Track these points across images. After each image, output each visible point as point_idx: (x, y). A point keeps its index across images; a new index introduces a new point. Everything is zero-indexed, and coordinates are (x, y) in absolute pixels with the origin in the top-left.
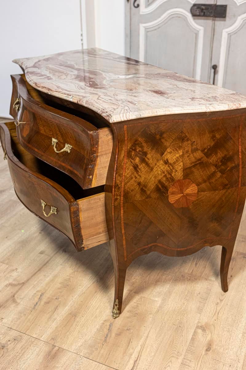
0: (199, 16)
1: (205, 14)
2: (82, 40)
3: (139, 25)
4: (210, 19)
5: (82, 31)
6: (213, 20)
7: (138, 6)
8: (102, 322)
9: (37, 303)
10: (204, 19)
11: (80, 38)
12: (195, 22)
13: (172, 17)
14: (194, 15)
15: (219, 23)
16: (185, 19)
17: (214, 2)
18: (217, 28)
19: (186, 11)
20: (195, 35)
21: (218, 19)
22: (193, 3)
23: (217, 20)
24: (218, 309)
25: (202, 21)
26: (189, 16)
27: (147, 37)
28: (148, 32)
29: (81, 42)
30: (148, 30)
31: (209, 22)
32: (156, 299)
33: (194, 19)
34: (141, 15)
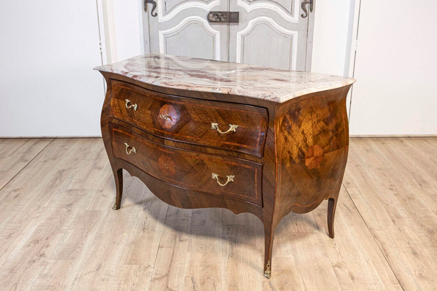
0: (216, 22)
1: (221, 20)
2: (101, 49)
3: (158, 32)
4: (224, 24)
5: (100, 40)
6: (227, 25)
7: (156, 15)
8: (261, 284)
9: (194, 286)
10: (220, 24)
11: (99, 46)
12: (212, 27)
13: (190, 24)
14: (210, 21)
15: (233, 27)
16: (202, 25)
17: (227, 10)
18: (231, 31)
19: (203, 17)
20: (212, 38)
21: (232, 23)
22: (209, 11)
23: (232, 25)
24: (338, 250)
25: (218, 26)
26: (206, 22)
27: (166, 42)
28: (167, 38)
29: (100, 51)
30: (167, 36)
31: (224, 27)
32: (288, 256)
33: (210, 24)
34: (159, 23)
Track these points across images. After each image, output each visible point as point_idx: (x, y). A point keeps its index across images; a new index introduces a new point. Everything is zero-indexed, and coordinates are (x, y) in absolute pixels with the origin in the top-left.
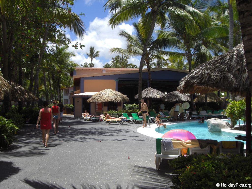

*WHAT YOU HAVE TO DO*
Rewrite the listing from its first line through the line that contains "20: (195, 35)", swapping "top-left" for "upper-left" and keeping everything else the same. Omit the pictures.

*REPLY TO THE EXERCISE*
Track these points across images. After each image, output each visible point as point_idx: (x, y). A point keeps its index across images; a new index introduces a new point. Everything is zero-indexed, and coordinates are (x, y) in absolute pixels with the origin in the upper-left.
0: (199, 16)
1: (205, 14)
2: (82, 40)
3: (139, 25)
4: (210, 19)
5: (82, 31)
6: (213, 20)
7: (138, 6)
8: (102, 322)
9: (37, 303)
10: (204, 19)
11: (80, 38)
12: (195, 22)
13: (172, 17)
14: (194, 15)
15: (219, 23)
16: (185, 19)
17: (214, 2)
18: (217, 28)
19: (186, 11)
20: (195, 35)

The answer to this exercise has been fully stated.